Darius ascended the throne by overthrowing the legitimate Achaemenid monarch Bardiya, whom he later fabricated to be an imposter named Gaumata. The new king met with rebellions throughout his kingdom and quelled them each time. A major event in Darius’s life was his expedition to punish Athens and Eretria for their aid in the Ionian Revolt and subjugate Greece. Although ultimately ending in failure at the Battle of Marathon, Darius succeeded in the re-subjugation of Thrace, expansion of the empire through the conquest of Macedon, the Cyclades and the island of Naxos and the sacking of the city of Eretria.
Darius organized the empire by dividing it into provinces and placing satraps to govern it. He organized Achaemenid coinage as a new uniform monetary system, along with making Aramaic the official language of the empire. He also put the empire in better standing by building roads and introducing standard weights and measures. Through these changes, the empire was centralized and unified. Darius also worked on construction projects throughout the empire, focusing on Susa, Pasargadae, Persepolis, Babylon, and Egypt. He had the cliff-face Behistun Inscription carved to record his conquests, an important testimony of the Old Persian language.
Darius is mentioned in the biblical books of Haggai, Zechariah, and Ezra–Nehemiah.
★ ★ ★ ★
**PROBLEM**
Answer these questions from the passage about Darius:
(a) What language did Darius make the official language of the empire?
(b) At what battle did his expedition against Greece end in failure?
(c) Which biblical books mention Darius?
The lines that come next aren't needed here.

Dataset entries
★ ★ ★ ★
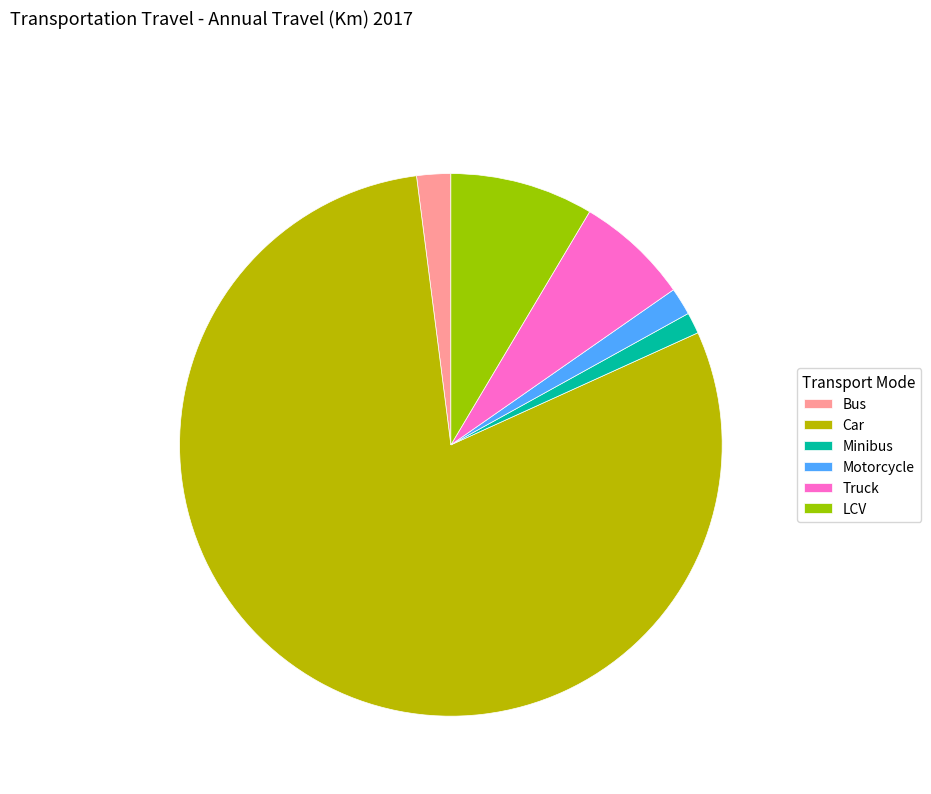

To the nearest percent, what is the difference between the Truck and Motorcycle slice percentages?

5%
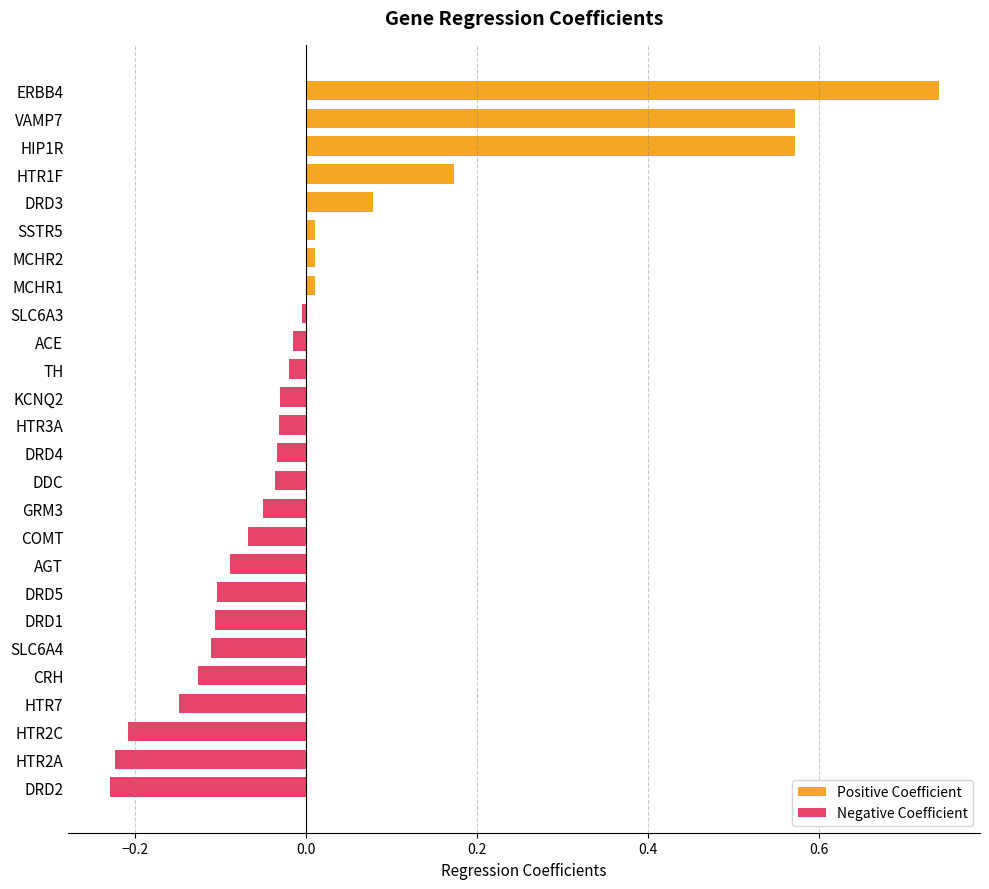

Is it true that the value at ERBB4 is 1.1?

False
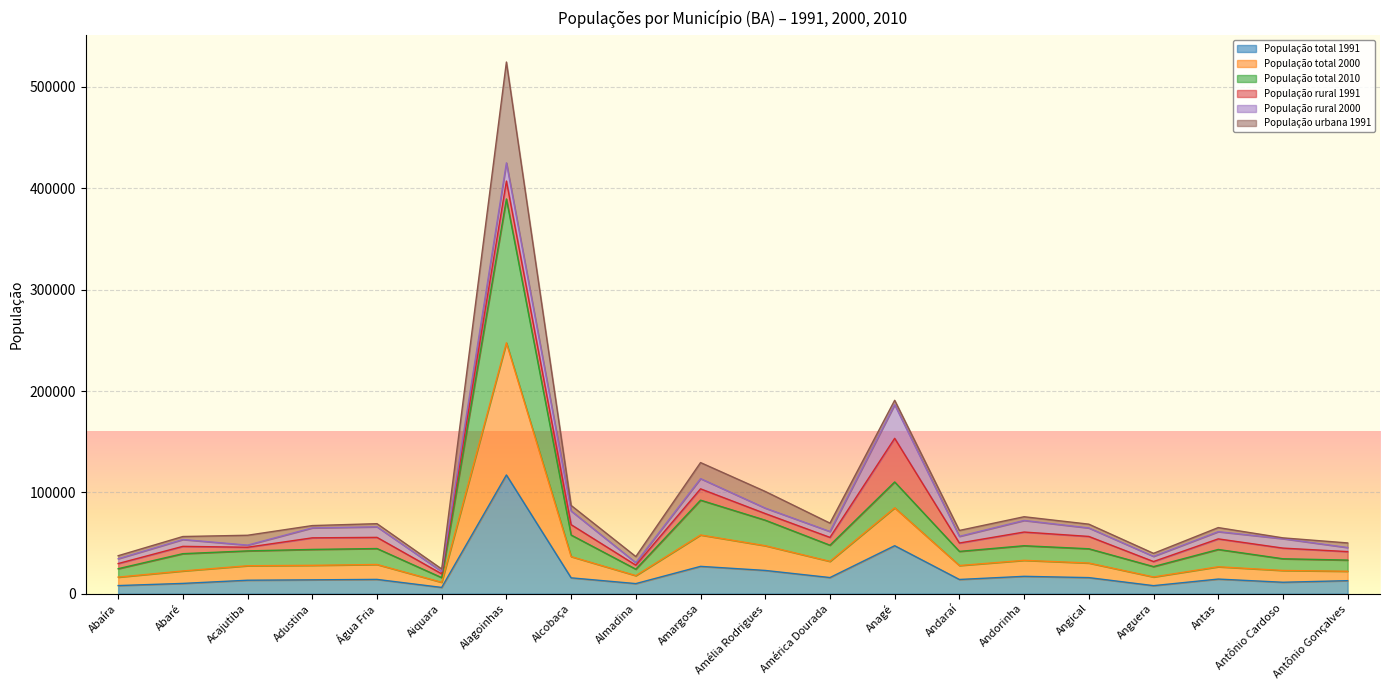

At how many categories does at least one series exceed 356861?

1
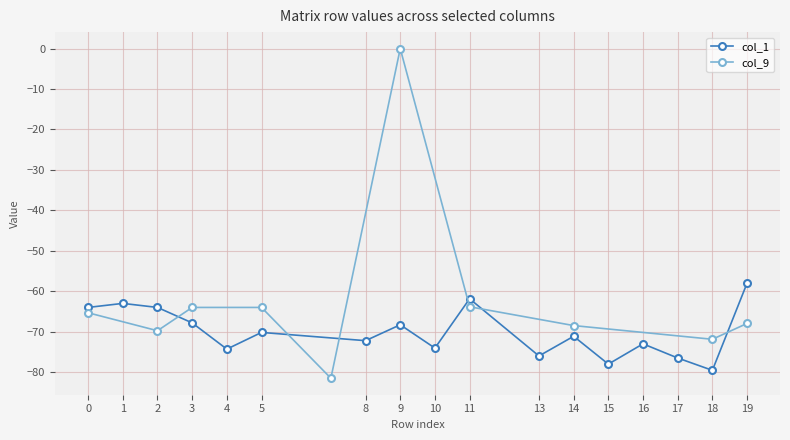

The value of col_1 at 14 is -33.5. True or false?

False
★ ★ ★ ★
**PROBLEM SOLUTION**
(a) Aramaic
(b) The Battle of Marathon
(c) Haggai, Zechariah, and Ezra–Nehemiah